Condominio

Verbale senza firma: la delibera non ha valore nei confronti di condòmini e terzi

La mancata sottoscrizione del verbale da parte del presidente e del segretario dell'assemblea non inficia la validità della delibera ma questa non vale valore negoziale e probatorio

di Giuseppe Zangari

Il Tribunale di Ravenna ha deciso un caso che non accade raramente: un condominio si oppone al decreto ingiuntivo ottenuto dall'ex amministratore per il pagamento dei propri compensi ritenendolo sfornito di supporto probatorio e comunque emesso per una somma superiore al dovuto.

Da un lato, si contesta il valore di riconoscimento di debito attribuito alla delibera del 28.2.2014 perché contenuta in un verbale privo delle firme del presidente e del segretario. Dall'altro lato si eccepisce l'intervenuta rinuncia dell'amministratore a pretendere dagli altri condomini la quota parte di compenso a carico dell'originario costruttore del fabbricato.

La sottoscrizione del verbal e
La sentenza 157/2020 del Tribunale di Ravenna , nel conformarsi al consolidato orientamento di Cassazione, afferma che l'omessa sottoscrizione non inficia la validità del verbale assembleare.

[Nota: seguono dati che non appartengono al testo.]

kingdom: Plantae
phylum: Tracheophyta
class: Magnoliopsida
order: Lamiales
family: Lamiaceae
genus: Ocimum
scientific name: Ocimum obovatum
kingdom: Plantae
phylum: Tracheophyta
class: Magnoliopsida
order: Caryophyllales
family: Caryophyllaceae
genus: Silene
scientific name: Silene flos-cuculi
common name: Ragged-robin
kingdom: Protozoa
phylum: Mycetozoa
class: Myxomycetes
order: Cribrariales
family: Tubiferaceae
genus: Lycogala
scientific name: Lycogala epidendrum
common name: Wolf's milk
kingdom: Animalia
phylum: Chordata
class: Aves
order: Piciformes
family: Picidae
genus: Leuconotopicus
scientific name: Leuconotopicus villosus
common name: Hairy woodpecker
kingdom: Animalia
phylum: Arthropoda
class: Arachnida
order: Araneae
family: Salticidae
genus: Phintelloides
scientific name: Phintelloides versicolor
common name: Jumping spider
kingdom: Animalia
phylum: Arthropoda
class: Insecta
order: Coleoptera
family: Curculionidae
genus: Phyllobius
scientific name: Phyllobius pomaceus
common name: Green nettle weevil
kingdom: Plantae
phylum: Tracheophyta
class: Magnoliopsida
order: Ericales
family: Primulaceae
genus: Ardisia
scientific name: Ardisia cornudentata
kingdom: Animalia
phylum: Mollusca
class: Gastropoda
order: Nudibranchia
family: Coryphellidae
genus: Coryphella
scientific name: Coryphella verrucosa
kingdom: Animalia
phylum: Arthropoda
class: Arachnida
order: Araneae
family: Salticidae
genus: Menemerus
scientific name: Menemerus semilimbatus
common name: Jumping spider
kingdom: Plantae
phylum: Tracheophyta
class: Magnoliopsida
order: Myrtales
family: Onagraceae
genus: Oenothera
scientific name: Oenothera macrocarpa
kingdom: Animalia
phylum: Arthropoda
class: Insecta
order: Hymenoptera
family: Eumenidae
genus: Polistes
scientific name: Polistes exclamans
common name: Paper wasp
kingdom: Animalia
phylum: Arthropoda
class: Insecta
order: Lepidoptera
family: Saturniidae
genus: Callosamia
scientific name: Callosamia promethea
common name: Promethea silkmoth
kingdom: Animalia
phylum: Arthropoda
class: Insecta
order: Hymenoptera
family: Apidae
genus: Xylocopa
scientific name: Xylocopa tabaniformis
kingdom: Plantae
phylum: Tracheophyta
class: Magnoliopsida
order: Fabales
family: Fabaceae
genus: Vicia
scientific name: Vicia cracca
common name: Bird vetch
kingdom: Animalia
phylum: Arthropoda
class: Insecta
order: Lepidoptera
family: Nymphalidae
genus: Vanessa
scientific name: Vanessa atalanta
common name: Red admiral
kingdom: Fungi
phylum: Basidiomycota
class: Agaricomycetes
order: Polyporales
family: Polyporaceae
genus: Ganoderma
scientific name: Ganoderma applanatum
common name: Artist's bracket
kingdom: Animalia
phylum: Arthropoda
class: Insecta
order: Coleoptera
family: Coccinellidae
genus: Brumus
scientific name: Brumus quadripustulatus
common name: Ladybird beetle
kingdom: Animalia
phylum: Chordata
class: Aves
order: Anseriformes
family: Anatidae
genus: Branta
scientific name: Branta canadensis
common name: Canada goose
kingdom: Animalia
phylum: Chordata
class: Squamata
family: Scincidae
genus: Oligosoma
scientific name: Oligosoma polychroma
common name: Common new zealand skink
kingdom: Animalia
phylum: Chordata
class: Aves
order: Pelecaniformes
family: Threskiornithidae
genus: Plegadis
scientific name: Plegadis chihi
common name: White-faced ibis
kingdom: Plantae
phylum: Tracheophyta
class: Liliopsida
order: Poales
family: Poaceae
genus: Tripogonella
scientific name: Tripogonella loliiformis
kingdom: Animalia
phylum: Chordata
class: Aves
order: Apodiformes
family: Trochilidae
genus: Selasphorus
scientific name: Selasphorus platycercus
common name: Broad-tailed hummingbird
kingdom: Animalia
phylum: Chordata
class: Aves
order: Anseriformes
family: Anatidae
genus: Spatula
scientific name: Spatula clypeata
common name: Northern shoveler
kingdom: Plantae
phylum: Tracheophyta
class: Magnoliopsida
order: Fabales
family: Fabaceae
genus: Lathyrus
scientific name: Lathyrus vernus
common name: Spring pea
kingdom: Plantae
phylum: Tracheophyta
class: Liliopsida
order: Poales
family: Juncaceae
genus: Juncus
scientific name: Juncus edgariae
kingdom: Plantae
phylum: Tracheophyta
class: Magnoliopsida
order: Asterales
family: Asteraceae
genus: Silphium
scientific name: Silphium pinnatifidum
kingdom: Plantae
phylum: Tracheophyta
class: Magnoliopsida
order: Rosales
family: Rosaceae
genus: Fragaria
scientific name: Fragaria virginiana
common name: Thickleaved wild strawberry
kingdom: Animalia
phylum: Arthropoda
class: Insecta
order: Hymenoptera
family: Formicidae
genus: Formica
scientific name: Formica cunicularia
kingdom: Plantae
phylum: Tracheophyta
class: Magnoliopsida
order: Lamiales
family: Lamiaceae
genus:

La tesi si fonda sull'assunto che mai è esistita nella normativa condominiale «una disposizione di legge che prescriva (a differenza di quanto il Codice Civile fa all'art. 2375, per le deliberazioni dell'assemblea delle società per azioni) che le delibere dell'assemblea dei condomini debbono constare da verbale sottoscritto dal presidente e dal segretario» ( Cassazione civile, sentenza 27163/2017 ).

Di conseguenza, non possono essere tacciate di nullità le delibere contenute in un verbale privo di firma.

Qualche dubbio si pone in termini di annullabilità ove la sottoscrizione fosse imposta dal regolamento condominiale, ma tale profilo non può comunque emergere nel caso di specie giacché la delibera non è stata impugnata ai sensi dell'articolo 1137 del Codice Civile.
Al contempo, le firme del presidente e del segretario rilevano dal punto di vista probatorio poiché dimostrano che i fatti e le dichiarazioni ivi verbalizzate provengono effettivamente dal condominio.

Infine, nell'ipotesi in cui il verbale fosse sottoscritto da tutti i condòmini, esso acquisterebbe l'efficacia propria di una scrittura privata e le clausole di natura contrattuale in esso contenute diverrebbero impegnative per il condominio nei confronti sia dei singoli condomini che dei terzi (Corte d'appello di Napoli, sentenza 2517/2019).
Sulla scorta di tali considerazioni, il giudice ravennate esclude che il verbale in questione assurga al rango di riconoscimento di debito dei compensi richiesti dall'amministratore: «Si tocca così il valore probatorio della già citata delibera del 28.02.2014. La stessa, ancorché non nulla per quanto osservato al punto precedente, in quanto non sottoscritta non ha alcuna valenza negoziale e, quindi, non può neppure essere fatta valere come una sorta di riconoscimento del debito».

La revoca del decreto
Tale circostanza genera una ricaduta ulteriormente negativa per l'amministratore.
All'esito dell'istruttoria è emerso che quest'ultimo si fosse effettivamente impegnato a non chiedere agli altri proprietari la quota parte di compenso a carico del costruttore del fabbricato.

Al tempo stesso, l'amministratore non ha prodotto alcuna prova tesa a individuare la quota di spettanza del costruttore, neppure allegando le tabelle millesimali.

Pertanto, in assenza di elementi utili a un'esatta quantificazione della pretesa creditoria, il Tribunale finisce non soltanto per revocare il decreto emesso per un importo superiore al dovuto, ma è pure impossibilitato a pronunciare una condanna parziale del condominio.
All'amministratore non rimarrà dunque che agire tramite un nuovo giudizio.